Application 17/587,424 is a continuation of application No. 17/251,163, granted, now 11,238,847, issued on Feb. 1, 2022, previously published as PCT/US2019/064501, filed on Dec. 4, 2019.
Prior Publication US 2024/0203400 A1, Jun. 20, 2024
Int. Cl. G10L 15/16 (2006.01); G10L 15/06 (2013.01); G10L 15/07 (2013.01); G10L 15/20 (2006.01); G10L 17/04 (2013.01); G10L 17/20 (2013.01); G10L 21/0208 (2013.01); G10L 15/08 (2006.01)
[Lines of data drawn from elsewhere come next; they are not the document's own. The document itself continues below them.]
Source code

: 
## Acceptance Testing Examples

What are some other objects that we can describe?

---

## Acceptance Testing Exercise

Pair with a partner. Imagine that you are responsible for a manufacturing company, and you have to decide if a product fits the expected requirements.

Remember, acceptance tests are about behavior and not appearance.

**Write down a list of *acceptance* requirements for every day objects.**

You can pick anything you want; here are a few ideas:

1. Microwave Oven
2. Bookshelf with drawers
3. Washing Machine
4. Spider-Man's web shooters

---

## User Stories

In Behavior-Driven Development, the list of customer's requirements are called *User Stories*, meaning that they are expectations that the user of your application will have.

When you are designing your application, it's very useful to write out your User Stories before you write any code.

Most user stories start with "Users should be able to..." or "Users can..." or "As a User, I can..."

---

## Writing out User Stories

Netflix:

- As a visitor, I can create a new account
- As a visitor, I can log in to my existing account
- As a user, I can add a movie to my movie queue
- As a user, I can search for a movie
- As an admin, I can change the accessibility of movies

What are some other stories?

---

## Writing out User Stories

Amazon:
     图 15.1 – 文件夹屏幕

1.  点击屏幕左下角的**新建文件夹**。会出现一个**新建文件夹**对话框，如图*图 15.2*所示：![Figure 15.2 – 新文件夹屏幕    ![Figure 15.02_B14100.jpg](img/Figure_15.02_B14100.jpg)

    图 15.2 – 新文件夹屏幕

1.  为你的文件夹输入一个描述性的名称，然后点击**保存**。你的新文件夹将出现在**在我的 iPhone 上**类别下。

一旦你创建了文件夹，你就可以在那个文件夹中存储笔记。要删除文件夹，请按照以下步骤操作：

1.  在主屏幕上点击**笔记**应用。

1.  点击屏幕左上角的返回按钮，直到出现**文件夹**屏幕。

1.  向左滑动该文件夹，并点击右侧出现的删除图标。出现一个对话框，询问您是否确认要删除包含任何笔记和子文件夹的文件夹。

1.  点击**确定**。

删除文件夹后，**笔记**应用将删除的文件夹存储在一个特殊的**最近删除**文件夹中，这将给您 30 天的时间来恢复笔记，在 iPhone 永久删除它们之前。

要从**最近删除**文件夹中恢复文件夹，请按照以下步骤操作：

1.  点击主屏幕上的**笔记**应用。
CPC G10L 15/063 (2013.01) [G10L 15/07 (2013.01); G10L 15/20 (2013.01); G10L 17/04 (2013.01); G10L 17/20 (2013.01); G10L 21/0208 (2013.01); G10L 2015/088 (2013.01)] 18 Claims
OG exemplary drawing
 
1. A method implemented by one or more processors, the method comprising:
receiving an instance of audio data that captures one or more spoken utterances of a user of a client device, wherein the instance of audio data is captured using one or more microphones of the client device;
determining a speaker embedding corresponding to a target user of the client device, the speaker embedding being generated based on prior audio data from the target user, wherein the target user is a primary user of the client device;
processing the instance of audio data along with the speaker embedding using a speaker dependent (SD) voice activity detection (VAD) model to generate output indicating whether the audio data comprises voice activity that is of the target user of the client device,
wherein the SD VAD model is personalizable to the target user of the client device based on processing of the speaker embedding generated based on the prior audio data from the target user,
wherein the SD VAD model is also personalizable to at least one additional user who is not the target user based on an additional prior speaker embedding corresponding to the at least one additional user who is not the target user,
wherein the SD VAD model is trained based on a trained speaker independent (SI) VAD model prior to receiving the instance of audio data, and
wherein training the SD VAD model based on the trained SI VAD model prior to receiving the instance of audio data comprises:
identifying a training instance of training audio data that captures one or more training spoken utterances of a target training user;
determining a training speaker embedding for the target training user, the training speaker embedding being generated based on audio data from the target training user;
generating a noisy instance of training audio data by combining the training instance of training audio data with one or more additional sounds that are not from the target training user;
processing the training instance of training audio data using the SI VAD model to generate training SI VAD output;
processing the noisy instance of the training audio data, along with the training speaker embedding for the target training user, using the SD speech model to generate training SD VAD output;
generating a training loss based on the training SI output and the training SD output; and
updating one or more portions of the SD model based on the generated training loss;
performing one or more actions based on the output, wherein performing the one or more actions based on the output comprises:
determining, based on the output whether the audio data comprises voice activity that is of the target user; and
in response to determining the audio data does not comprise voice activity that is of the target user, rendering output indicating the audio data does not comprise voice activity that is of the target user via one or more user interface output devices of the client device.